CBP Agriculture Specialists Intercept Destructive Beetle Larvae
INTERNATIONAL FALLS, Minn. – U.S. Customs and Border Protection (CBP) Office of Field Operations agriculture specialists intercepted beetle larvae at the International Falls port of entry on May 12.
CBP agriculture specialists discovered the larvae in a commercial shipment manifested as welding wire from China. CBP submitted the specimen to the United States Department of Agriculture regional laboratory for testing and identification. On May 21, the USDA entomologist identified the pest as Trogoderma granarium Everts (Khapra beetle). The shipment was sealed to prevent potential contamination.

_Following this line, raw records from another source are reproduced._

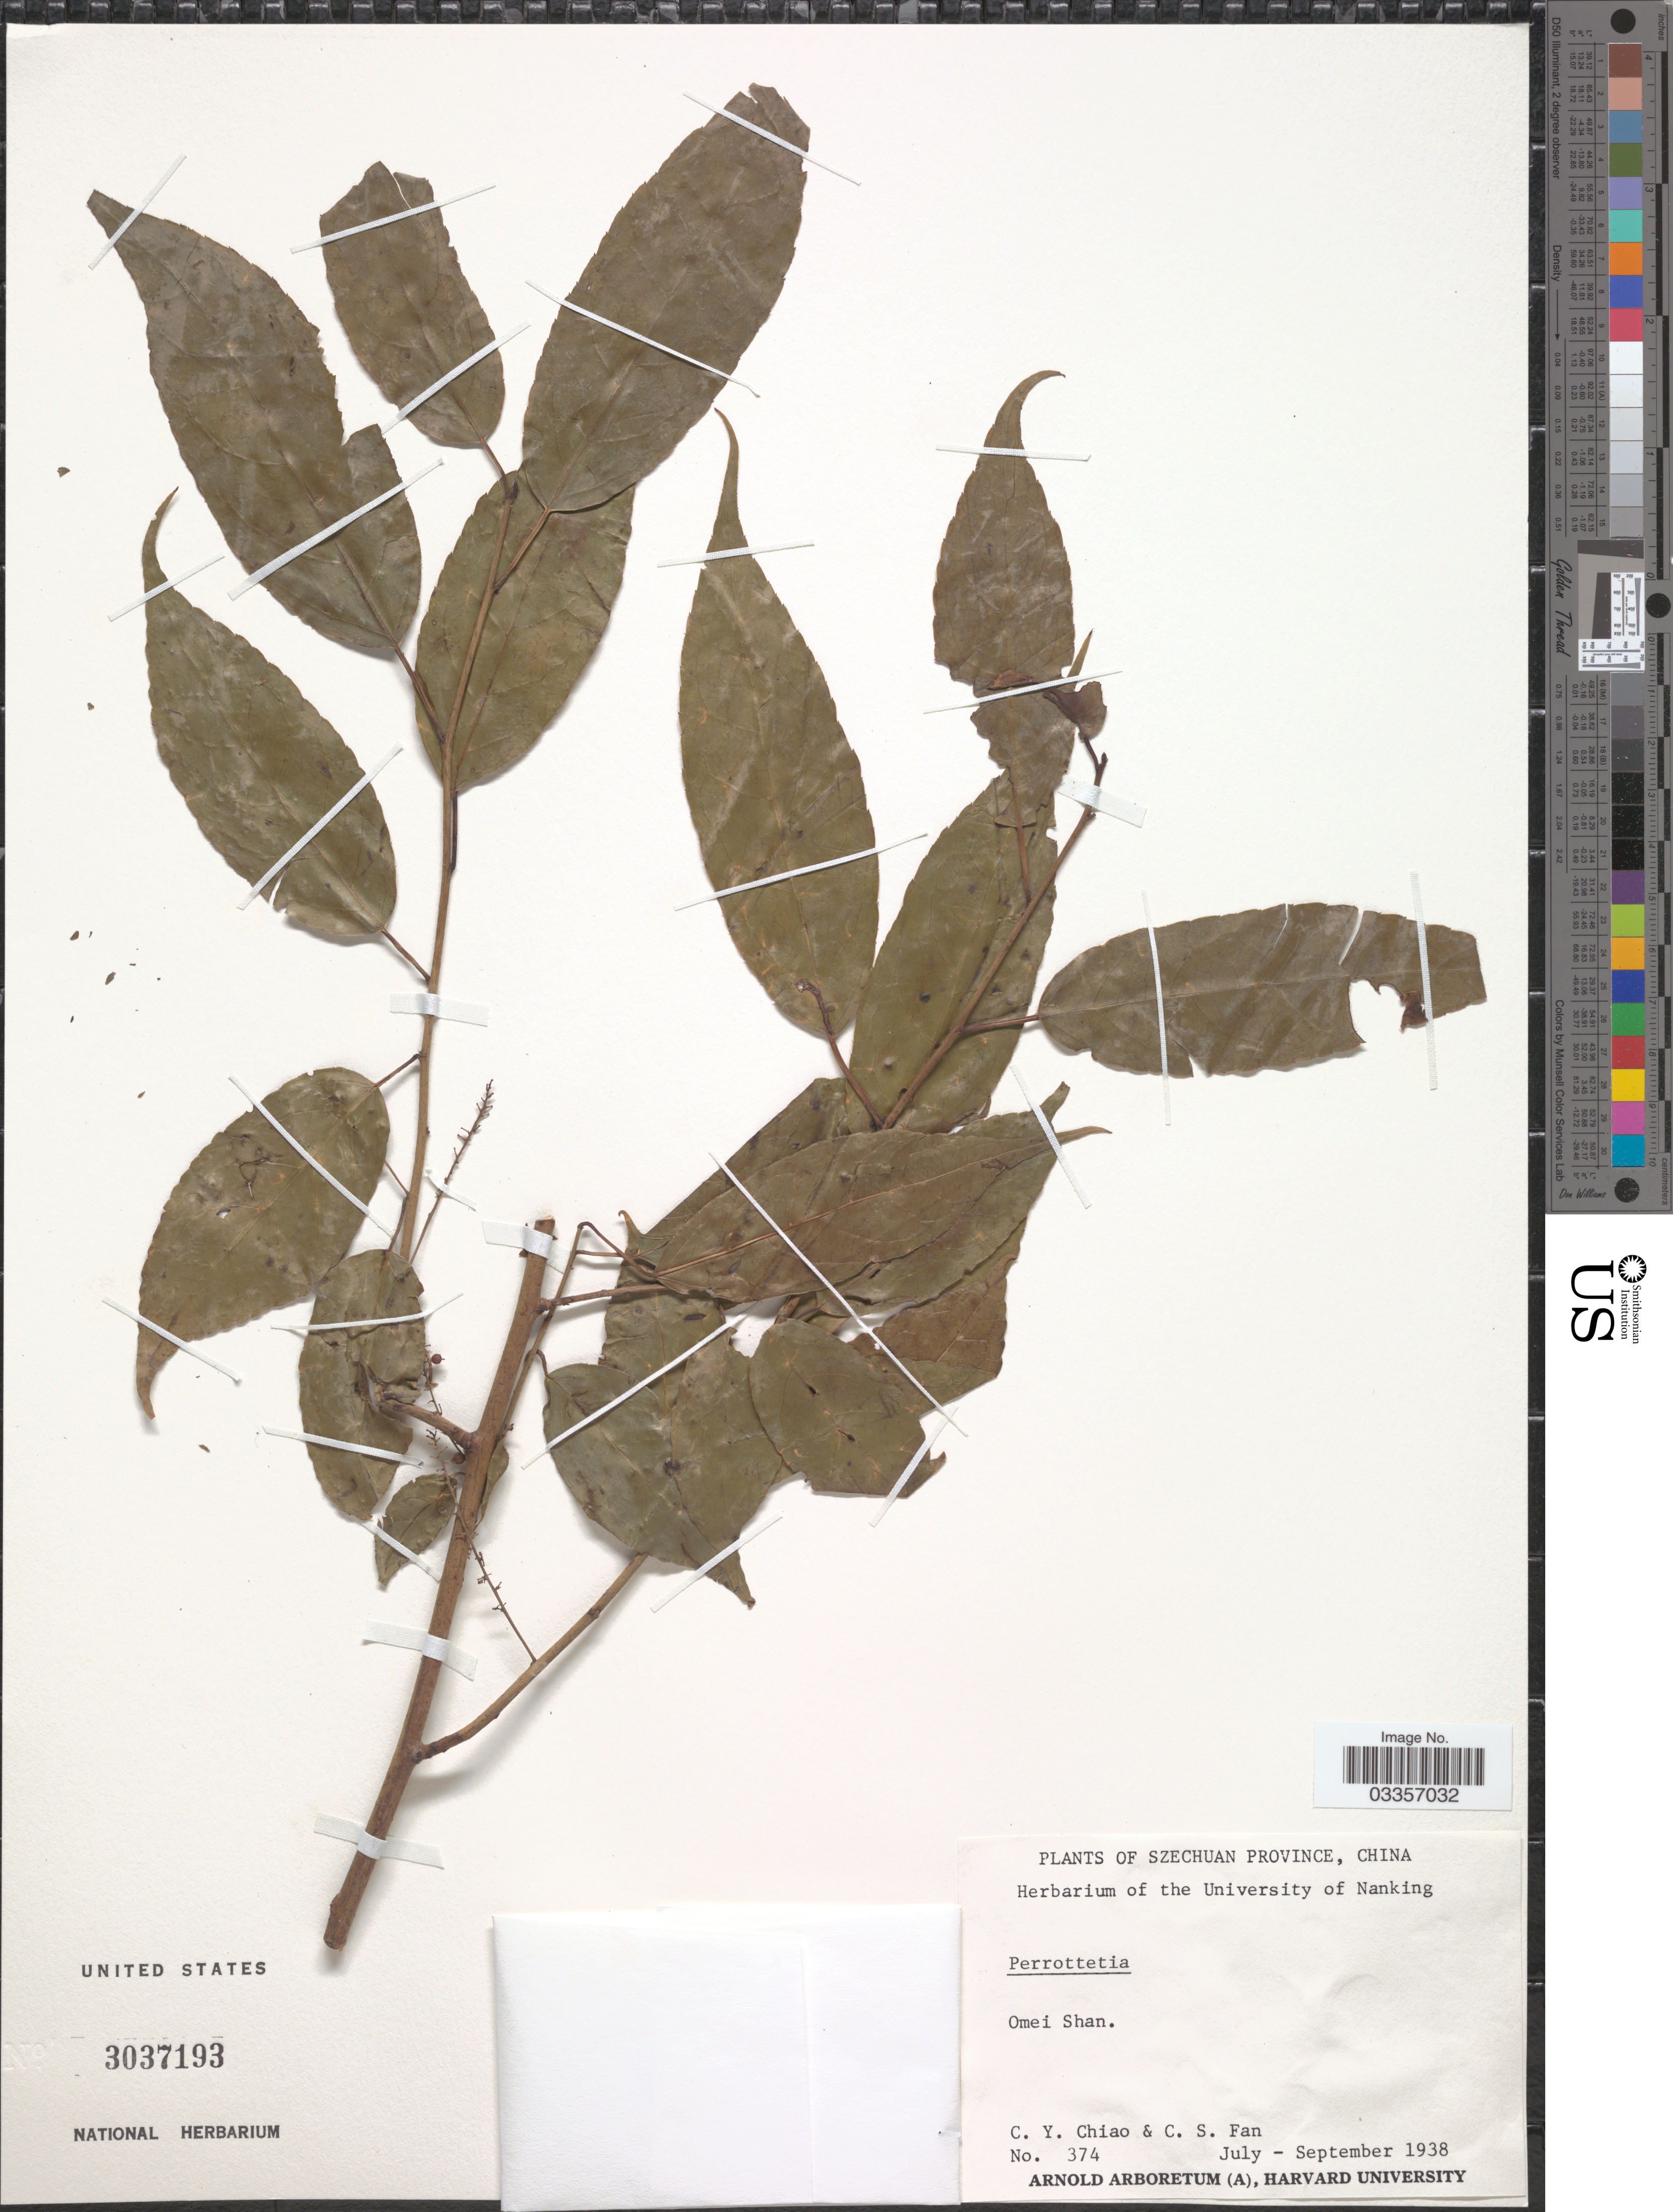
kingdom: Plantae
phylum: Tracheophyta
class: Magnoliopsida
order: Huerteales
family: Dipentodontaceae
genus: Perrottetia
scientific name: Perrottetia sp.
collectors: C. Y. Chiao & C. S. Fan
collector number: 374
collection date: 1938-07/1938-09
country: China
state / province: Sichuan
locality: Szechuan Province. Omei Shan.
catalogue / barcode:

“The Khapra beetle is a dangerous pest to American agriculture,” said CBP Area Port Director Jason Schmelz. “This discovery is an excellent example of how dedicated our agriculture specialists are in protecting our nation’s crops and natural resources.”
The Khapra beetle is an extremely serious threat to stored grain and other stored products. This pest has been discovered in a variety of packaging material such as burlap bags, corrugated boxes and in animal hides. Native to India, the Khapra beetle has spread to other countries in Africa, the Middle East, the Near East, pockets of Europe and Eastern Asia. The Khapra beetle is considered one of the world’s most destructive pests of grain products and seeds.
U.S. Customs and Border Protection is the unified border agency within the Department of Homeland Security charged with the management, control and protection of our nation's borders at and between official ports of entry. CBP is charged with securing the borders of the United States while enforcing hundreds of laws and facilitating lawful trade and travel.